Depending on the parrotbill species, the eggs will either be maculate with spots or marks or immaculate, meaning without spots or marks.[7] The cuckoo is also able to lay eggs that replicate the ones of its hosts in a means to have its eggs accepted by the host. Whether the parasitic eggs are accepted by the host is based on two hypothetical cognitive mechanisms. True or template-based recognition predicts that by learning or by instinct, the parrotbill would be able to reject the brood parasite eggs. If learned, the parrotbill would imprint on its own eggs and would be able to use it as a template to compare to foreign eggs. Recognition by discordancy is the least favoured hypothesis among scientists of the two mechanisms, but describes the action of rejecting the eggs which appear to be the minority whether it is their own eggs or the parasite's eggs; it does not require learning or instinctive behaviour. Some studies have predicted discordancy is favoured as certain species demonstrate the behaviour at all life stages; if the behaviour is demonstrated at a young age, it may not be an example of learning as the time for learning could be too short.

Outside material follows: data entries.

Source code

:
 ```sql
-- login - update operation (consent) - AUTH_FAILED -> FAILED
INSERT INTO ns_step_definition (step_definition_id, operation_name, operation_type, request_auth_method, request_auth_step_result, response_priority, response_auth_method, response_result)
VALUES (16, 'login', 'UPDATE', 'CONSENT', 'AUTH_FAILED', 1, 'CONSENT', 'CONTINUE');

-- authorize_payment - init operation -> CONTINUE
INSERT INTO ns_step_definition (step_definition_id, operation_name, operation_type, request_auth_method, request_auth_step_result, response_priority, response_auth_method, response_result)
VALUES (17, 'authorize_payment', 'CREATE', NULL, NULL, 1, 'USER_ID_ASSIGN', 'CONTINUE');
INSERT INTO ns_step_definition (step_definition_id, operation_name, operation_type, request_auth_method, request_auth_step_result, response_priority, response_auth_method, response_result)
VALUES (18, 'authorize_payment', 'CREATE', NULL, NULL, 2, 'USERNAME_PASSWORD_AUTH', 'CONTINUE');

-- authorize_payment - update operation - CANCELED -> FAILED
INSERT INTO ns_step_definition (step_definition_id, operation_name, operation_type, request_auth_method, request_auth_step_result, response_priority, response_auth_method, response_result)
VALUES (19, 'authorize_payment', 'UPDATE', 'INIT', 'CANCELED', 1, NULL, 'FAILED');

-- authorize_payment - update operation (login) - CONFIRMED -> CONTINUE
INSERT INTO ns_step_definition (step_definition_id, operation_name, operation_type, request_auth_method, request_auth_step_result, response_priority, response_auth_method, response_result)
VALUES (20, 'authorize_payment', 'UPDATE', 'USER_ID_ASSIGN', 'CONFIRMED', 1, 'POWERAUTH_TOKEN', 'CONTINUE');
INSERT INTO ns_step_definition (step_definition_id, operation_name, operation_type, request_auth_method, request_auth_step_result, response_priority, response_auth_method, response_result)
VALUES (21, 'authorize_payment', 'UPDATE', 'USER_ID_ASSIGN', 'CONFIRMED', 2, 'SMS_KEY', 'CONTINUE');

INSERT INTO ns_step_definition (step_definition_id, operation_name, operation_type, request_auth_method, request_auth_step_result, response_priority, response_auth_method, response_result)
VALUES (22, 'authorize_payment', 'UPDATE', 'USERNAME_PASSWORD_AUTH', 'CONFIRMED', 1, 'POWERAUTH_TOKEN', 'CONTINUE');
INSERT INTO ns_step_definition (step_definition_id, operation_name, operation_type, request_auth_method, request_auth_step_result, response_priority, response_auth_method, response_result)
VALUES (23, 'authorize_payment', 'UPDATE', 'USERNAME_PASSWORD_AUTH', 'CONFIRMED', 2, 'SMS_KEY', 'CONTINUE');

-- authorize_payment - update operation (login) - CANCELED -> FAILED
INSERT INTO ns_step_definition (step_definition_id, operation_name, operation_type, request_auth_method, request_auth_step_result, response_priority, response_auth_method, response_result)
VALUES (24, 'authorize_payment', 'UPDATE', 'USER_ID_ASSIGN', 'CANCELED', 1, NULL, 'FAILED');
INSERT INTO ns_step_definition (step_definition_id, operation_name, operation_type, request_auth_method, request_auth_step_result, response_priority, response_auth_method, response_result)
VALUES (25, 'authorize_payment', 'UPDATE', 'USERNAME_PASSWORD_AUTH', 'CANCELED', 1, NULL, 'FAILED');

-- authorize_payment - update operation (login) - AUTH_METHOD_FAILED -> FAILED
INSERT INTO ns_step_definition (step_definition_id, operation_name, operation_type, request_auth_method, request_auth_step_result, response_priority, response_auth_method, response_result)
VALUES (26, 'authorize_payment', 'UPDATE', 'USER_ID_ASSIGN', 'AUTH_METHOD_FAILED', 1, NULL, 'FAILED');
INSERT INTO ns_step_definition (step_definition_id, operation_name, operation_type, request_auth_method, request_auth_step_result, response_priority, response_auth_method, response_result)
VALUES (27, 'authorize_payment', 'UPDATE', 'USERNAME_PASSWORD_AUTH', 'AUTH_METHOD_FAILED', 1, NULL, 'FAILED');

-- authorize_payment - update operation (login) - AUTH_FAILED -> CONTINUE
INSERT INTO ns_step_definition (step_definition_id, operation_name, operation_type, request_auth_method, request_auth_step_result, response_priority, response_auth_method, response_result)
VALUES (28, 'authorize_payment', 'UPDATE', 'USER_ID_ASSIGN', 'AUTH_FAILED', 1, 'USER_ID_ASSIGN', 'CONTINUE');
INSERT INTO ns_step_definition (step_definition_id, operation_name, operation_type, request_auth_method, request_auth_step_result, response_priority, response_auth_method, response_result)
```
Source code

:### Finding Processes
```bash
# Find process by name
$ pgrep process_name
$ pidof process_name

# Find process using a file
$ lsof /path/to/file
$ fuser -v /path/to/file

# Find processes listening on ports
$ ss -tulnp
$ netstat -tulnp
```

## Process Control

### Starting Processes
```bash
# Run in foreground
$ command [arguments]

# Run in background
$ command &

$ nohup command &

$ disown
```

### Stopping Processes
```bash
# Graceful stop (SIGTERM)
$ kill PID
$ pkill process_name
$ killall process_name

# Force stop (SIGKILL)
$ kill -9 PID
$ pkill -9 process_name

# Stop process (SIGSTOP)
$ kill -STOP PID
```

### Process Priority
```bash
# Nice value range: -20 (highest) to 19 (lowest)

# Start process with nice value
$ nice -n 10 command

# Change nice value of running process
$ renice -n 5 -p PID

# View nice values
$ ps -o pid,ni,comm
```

One parrotbill species that has been studied is the ashy-throated parrotbill (Paradoxornis alphonsianus) and demonstrated the use of both mechanisms relaying there may not be one "universal method". The eggs of the ashy-throated parrotbill are immaculate and polymorphic in which multiple phenotypic colours in that species is produced; its eggs are placed in competition with the eggs of the common cuckoo (Cuculus canorus). Typically, the female cuckoo lays its eggs in the nest of the parrotbill after taking out one of the host's eggs. The immaculate colours in this species are blue, pale blue and white, but only one colour is present at a time and the female produces only one colour over its lifetime.
If parrotbills do not have their own eggs within the nest, it has been observed they accept the eggs of the avian brood parasite, as the "cue" of the presence of their own eggs has not been established. Time is also important for both male and female parrotbills as it can be the factor in whether the parrotbill will recognize parasitic eggs. For females, it is crucial they learn the egg phenotype as the eggs are being laid, but if this learning is not immediate, parasitic eggs can be accepted and imprinted. Males learn their respective egg phenotype once the clutch has reached completion.
In some species, male parrotbills also incubate eggs, and they are predicted to follow discordancy recognition for this behaviour as the males may encounter multiple egg types with different mates over time. This could lead to rejection of their own eggs based on previous knowledge of egg colour. A possible exception to this idea is if the host parrotbill produces eggs that are monomorphic. If male parrotbills do not imprint on their own eggs, they increase the probability of production of varied phenotypes of egg colour and patterns within the population.
If a host species is new to an area, it is suspected cuckoo parasitism will be favoured as recognition of parasitic eggs has not yet occurred. Over time, the two species co-evolve with the parrotbill first utilizing one of the hypothesized cognitive mechanisms in order to recognize parasitic eggs. In order to compensate for this new behaviour in parrotbills, the parasite produces eggs that are similar to those of the host and leads to the evolution of polymorphisms over time for both species.